Progressively align the sequences/alignments together into each branch point of the guide tree, starting with the least distant pairs of sequences. At each branch point, one must do either a sequence-sequence, sequence-profile, or profile-profile alignment.

Note that the original idea of using a simultaneous N-wise dynamic programming alignment method had the algorithmic complexity O(c²ⁿ), whereas this method has something like O(n²) (which comes from the all-against-all pairwise comparison step).

A number of rules (tricks, some would say) are used to increase the success rate of the procedure:

Each sequence is weighted according to how different it is from the other sequences. This accounts for the case where one specific subfamily is overrepresented in the data set.
The substitution matrix used for each alignment step depends on the similarity of the sequences (a somewhat circular argument, but what the hell...).
Position-specific gap-open penalties are modified according to residue type using empirical observations in a set of alignments based on 3D structures.
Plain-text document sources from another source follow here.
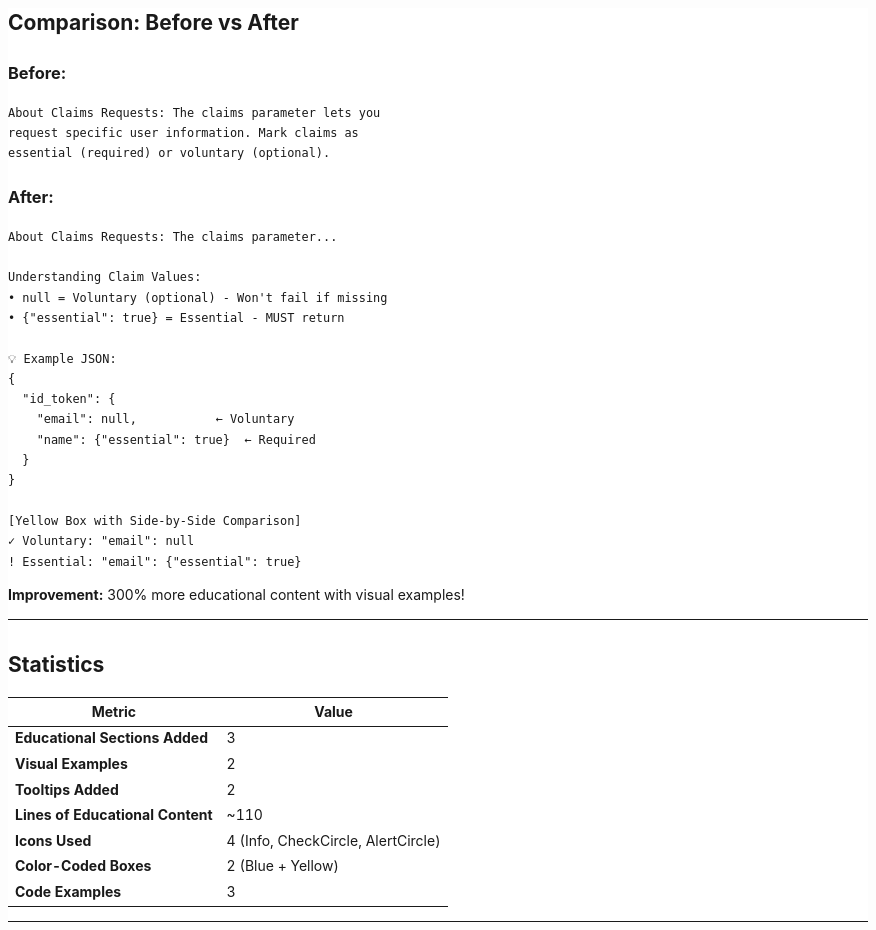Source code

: 
## Comparison: Before vs After

### Before:
```
About Claims Requests: The claims parameter lets you 
request specific user information. Mark claims as 
essential (required) or voluntary (optional).
```

### After:
```
About Claims Requests: The claims parameter...

Understanding Claim Values:
• null = Voluntary (optional) - Won't fail if missing
• {"essential": true} = Essential - MUST return

💡 Example JSON:
{
  "id_token": {
    "email": null,           ← Voluntary
    "name": {"essential": true}  ← Required
  }
}

[Yellow Box with Side-by-Side Comparison]
✓ Voluntary: "email": null
! Essential: "email": {"essential": true}
```

**Improvement:** 300% more educational content with visual examples!

---

## Statistics

| Metric | Value |
|--------|-------|
| **Educational Sections Added** | 3 |
| **Visual Examples** | 2 |
| **Tooltips Added** | 2 |
| **Lines of Educational Content** | ~110 |
| **Icons Used** | 4 (Info, CheckCircle, AlertCircle) |
| **Color-Coded Boxes** | 2 (Blue + Yellow) |
| **Code Examples** | 3 |

---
In general, hydrophobic residues have higher gap penalties than hydrophilic, since they are more likely to be in the hydrophobic core, where gaps should not occur.
Gap-open penalties are decreased if the position is spanned by a consecutive stretch of five or more hydrophilic residues.
Both gap-open and gap-extend penalties are increased if there are no gaps in a column, but gaps occur nearby in the alignment.
The guide tree can in some circumstances be overriden, for instance by deferring joining two branches if they are too dissimilar, until more information has been added by processing other branches.
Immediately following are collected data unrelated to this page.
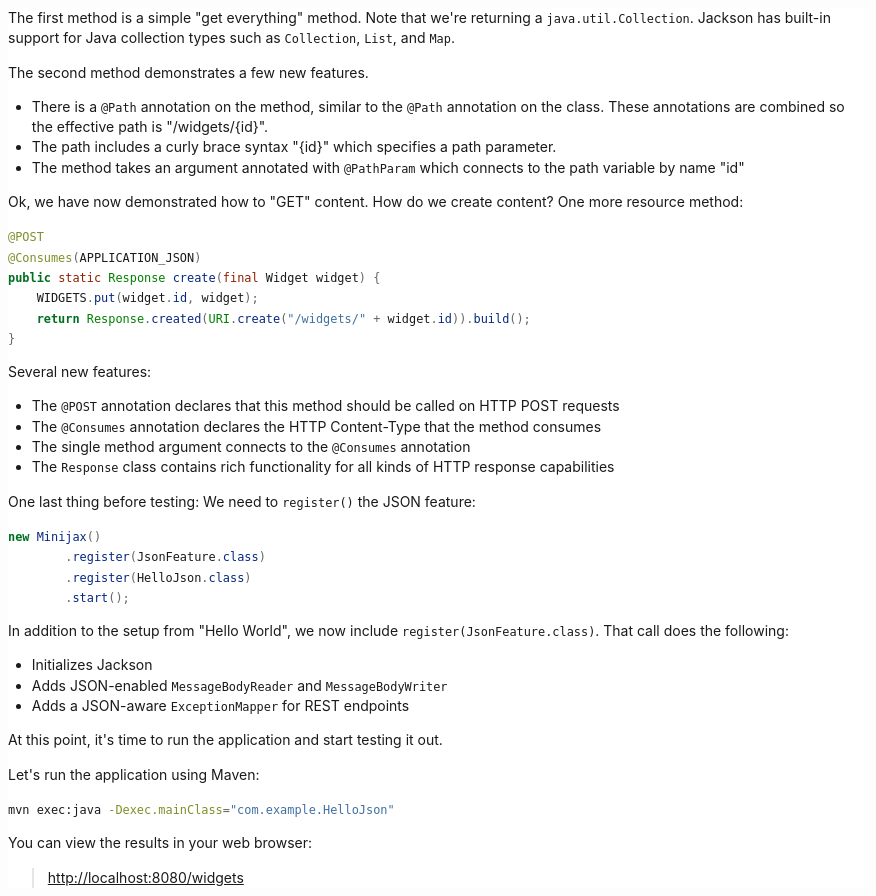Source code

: The first method is a simple "get everything" method.  Note that we're returning a `java.util.Collection`.  Jackson has built-in support for Java collection types such as `Collection`, `List`, and `Map`.

The second method demonstrates a few new features.

* There is a `@Path` annotation on the method, similar to the `@Path` annotation on the class.  These annotations are combined so the effective path is "/widgets/{id}".
* The path includes a curly brace syntax "{id}" which specifies a path parameter.
* The method takes an argument annotated with `@PathParam` which connects to the path variable by name "id"

Ok, we have now demonstrated how to "GET" content.  How do we create content?  One more resource method:

```java
@POST
@Consumes(APPLICATION_JSON)
public static Response create(final Widget widget) {
    WIDGETS.put(widget.id, widget);
    return Response.created(URI.create("/widgets/" + widget.id)).build();
}
```

Several new features:

* The `@POST` annotation declares that this method should be called on HTTP POST requests
* The `@Consumes` annotation declares the HTTP Content-Type that the method consumes
* The single method argument connects to the `@Consumes` annotation
* The `Response` class contains rich functionality for all kinds of HTTP response capabilities

One last thing before testing:  We need to `register()` the JSON feature:

```java
new Minijax()
        .register(JsonFeature.class)
        .register(HelloJson.class)
        .start();
```

In addition to the setup from "Hello World", we now include `register(JsonFeature.class)`.  That call does the following:

* Initializes Jackson
* Adds JSON-enabled `MessageBodyReader` and `MessageBodyWriter`
* Adds a JSON-aware `ExceptionMapper` for REST endpoints

At this point, it's time to run the application and start testing it out.

Let's run the application using Maven:

```bash
mvn exec:java -Dexec.mainClass="com.example.HelloJson"
```

You can view the results in your web browser:

> <http://localhost:8080/widgets>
There are some specific cases where ClustalW is know to have problems.

If the sequences are similar only in some smaller regions, while the larger parts are not recognisably similar, then ClustalW may have problems aligning all sequences properly. This is because ClustalW tries to find global alignments, not local. In such a case, it may be wise to cut out the similar parts with some other tool (text editor).
If one sequence contains a large insertion compared to the rest, then there may be problems, for much the same reason as the previous point.
If one sequence contains a repetitive element (such as a domain), while another sequence only contains one copy of the element, then ClustalW may split the single domain into two half-domains to try to align the first half with the first the domain in the first sequence, and the other half to the second domain in the first sequence. There are many proteins that contain multiple, very similar copies of a domain, so one swhould watch out for this.
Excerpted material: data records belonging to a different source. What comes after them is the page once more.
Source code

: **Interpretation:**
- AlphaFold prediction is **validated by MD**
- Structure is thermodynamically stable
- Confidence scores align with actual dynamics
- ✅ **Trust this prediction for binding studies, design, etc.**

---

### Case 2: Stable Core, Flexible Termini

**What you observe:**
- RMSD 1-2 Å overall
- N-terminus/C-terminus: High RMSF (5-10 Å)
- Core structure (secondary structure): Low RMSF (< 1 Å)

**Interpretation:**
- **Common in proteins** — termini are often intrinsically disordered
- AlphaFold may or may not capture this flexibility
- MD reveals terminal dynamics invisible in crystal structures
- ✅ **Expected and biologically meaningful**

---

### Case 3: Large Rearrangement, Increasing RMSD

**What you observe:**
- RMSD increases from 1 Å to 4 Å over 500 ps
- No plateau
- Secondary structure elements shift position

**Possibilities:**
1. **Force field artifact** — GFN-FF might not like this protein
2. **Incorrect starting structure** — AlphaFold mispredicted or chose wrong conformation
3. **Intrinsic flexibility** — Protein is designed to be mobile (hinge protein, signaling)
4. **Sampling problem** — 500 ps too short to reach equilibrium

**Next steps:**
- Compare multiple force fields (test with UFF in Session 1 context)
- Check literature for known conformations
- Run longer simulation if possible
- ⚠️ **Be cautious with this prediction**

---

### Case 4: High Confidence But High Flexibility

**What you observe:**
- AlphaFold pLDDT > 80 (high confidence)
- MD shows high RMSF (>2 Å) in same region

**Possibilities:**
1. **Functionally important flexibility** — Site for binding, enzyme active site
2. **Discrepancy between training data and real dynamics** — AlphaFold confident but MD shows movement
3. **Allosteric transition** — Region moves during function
ClustalW is an example of an algorithm that has given up on trying to be perfect (because it takes too much time), and instead uses an approximation strategy, combined with more-or-less intelligent tricks that guide the computation towards a successful (but not necessarily optimal) result. This is called a heuristic algorithm.

One important point to keep in mind is that since ClustalW is a heuristic algorithm, it cannot produce a solution that is guaranteed to be optimal. But in practice, the results it produces are good enough, and one should perhaps worry more about the quality of the input data. For example, if one has sequences that are just barely significantly similar, one should worry more about if all of them really belong in the alignment at all, rather than if the alignment is perfect or not (which it in such a case almost certainly isn't).

ClustalW has a number of parameters that the user can change. This will affect the exact manner in which the computation proceeds, and it may be useful to compare runs with different parameters; the near-perfect parameter set varies with the specific case.